2013/11/02

【現場最前線】全国初のコンクリートダム撤去 荒瀬ダム本体等撤去工事

全国初の本格的なコンクリートダム撤去工事として注目を集める熊本県営荒瀬ダム。着工から1年が経過した今、ダム堤体に水位低下設備が設置され、上流部で貯水池に沈んでいた瀬が姿を現すなど以前の川の流れを取り戻しつつある。施工はフジタ・中山建設JVが担当、想定外の課題に対応しながら未知の領域に挑んでいる。


◇球磨川の発電専用ダム

 荒瀬ダムは、熊本県の急流・球磨川に1955年に建設された発電専用ダム。老朽化により、維持修繕や環境対策に多額の費用が見込まれることから撤去が検討され、最終的に2010年3月31日のダム水利権失効に伴い完全撤去が決まった。11年12月にダム除去許可を受け、12年8月に安全祈願祭を開き、本格着工した。
 工事は右岸先行スリット撤去工法で進められる。18年3月20日までの工期を年度ごとに6工程に分け、撤去範囲を設定して進める。施工に際しては、川に生息するアユの生育などに配慮し、堤防内の河川工事が渇水期の11月初旬から3月中旬まで、さらに水域内での工事は2月までの実質3.5カ月という厳しい制約が課せられている。
 桑本卓総合所長は、「工期がタイトな上に当時の詳しい図面や資料がそろっていない。まさに手探り状態からのスタートだった」と振り返る。
 初年度は、まず堤体上部の管理橋を工事用に拡幅し、上下流の仮設工事を実施した上で右岸側の洪水吐ゲートの撤去を進めた。下流側の施工ヤードを確保するために貯水池の水位を下げる必要があり、渇水期を待って水位低下設備工事を実施した。

◇FONドリル工法



具体的には、上流側にゲートを設置し、下流から放流工となる矩形トンネルを掘削する。掘削工事には、堤体構造への影響を抑え、迅速に施工できるフジタの保有技術「FONドリル工法」を採用した。
 ところが、ゲート設置前の調査ボーリングで河床にある岩盤が想定より高い位置にあることが判明した。オールケーシング工法で除去作業を進めたが、堤体のあごの部分から下は機械施工できず、潜水工による人力での除去作業となった。視界50cm程度と厳しい施工環境下での作業にひと月近くを要した。
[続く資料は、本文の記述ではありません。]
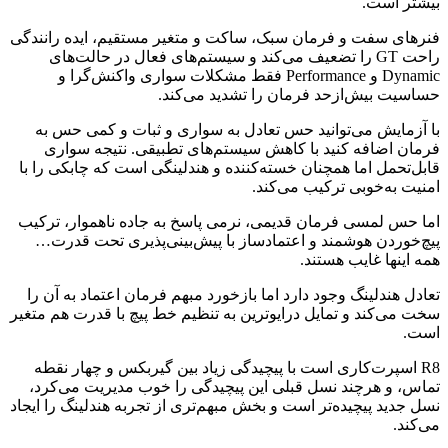
بیشتر است.
فنرهای سفت و فرمان سبک، ساکت و متغیر مستقیم، ایده رانندگی
راحت GT را تضعیف می‌کند و سیستم‌های فعال در حالت‌های
Dynamic و Performance فقط مشکلات سواری واکنش‌گرا و
حساسیت بیش‌ازحد فرمان را تشدید می‌کند.
با آزمایش می‌توانید حس تعادل به سواری و ثبات و کمی حس به
فرمان اضافه کنید با کاهش سیستم‌های تطبیقی. نتیجه سواری
قابل‌تحمل اما همچنان خسته‌کننده و هندلینگی است که چابکی را با
امنیت به‌خوبی ترکیب می‌کند.
اما حس لمسی فرمان قدیمی، نرمی پاسخ به جاده ناهموار، ترکیب
پیچ‌خوردن هوشمند و اعتمادساز با پیش‌بینی‌پذیری تحت قدرت…
همه اینها غایب هستند.
تعادل هندلینگ وجود دارد اما بازخورد مبهم فرمان اعتماد به آن را
سخت می‌کند و تمایل درایوترین به تنظیم خط پیچ با قدرت هم متغیر
است.
R8 اسپرت‌کاری است با پیچیدگی زیاد بین گیربکس و چهار نقطه
تماس، و هرچند نسل قبلی این پیچیدگی را خوب مدیریت می‌کرد،
نسل جدید پیچیده‌تر است و بخش مبهم‌تری از تجربه هندلینگ را ایجاد
می‌کند.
FONドリルによる掘削も、当時のコンクリート骨材が均質でないため、オペレーターが習熟するのに時間を要した。結局、2本の放流工トンネルのうち1本は1.7m分の掘削が残り、予定のことし3月までに完了したゲートは1門だけだった。
 桑本総合所長、宮地利宗所長は「この工事は一つひとつ手順を踏んで進める直列型の施工が特長。複数の工事を並列で進めることができないため、ほかの工程で少しずつ遅れを取り戻していく」と気を引き締める。

◇技術データ少ない

 これまでに、右岸側門柱と洪水吐きゲートの7、6門目の撤去を完了、現在は9本のピアのうち8番目、7番目の上部の撤去工事を進めている。今年度中に右岸側の管理橋3スパンと門柱の下部を撤去する。撤去工法はワイヤーソー工法、クラッカー工法、発破の3工法を試験施工し、安全で環境にやさしいワイヤーソー工法を採用している。今後は、撤去個所の特性や安全性、環境面などを考慮しながら最適な工法を選定し、施工する。
 来年度は、いよいよ河川内の堤体撤去に着手する。桑本総合所長は「技術的データが少なく、どういう性質のものかやってみて初めて分かることが多い。3年目までで一通りの工程を経験すれば、ある程度状況が把握できるのでは」と語り、今後の工事展開に期待を込める。その上で、「造る時もそうだが、まったく同じ現場はないからここでの技術がすべて他の現場に適用できるとは限らない。ただ、ダムのメンテナンスなどに利用できるコアな技術を習得できるいいチャンスになる」と未知の経験を今後の技術に生かす。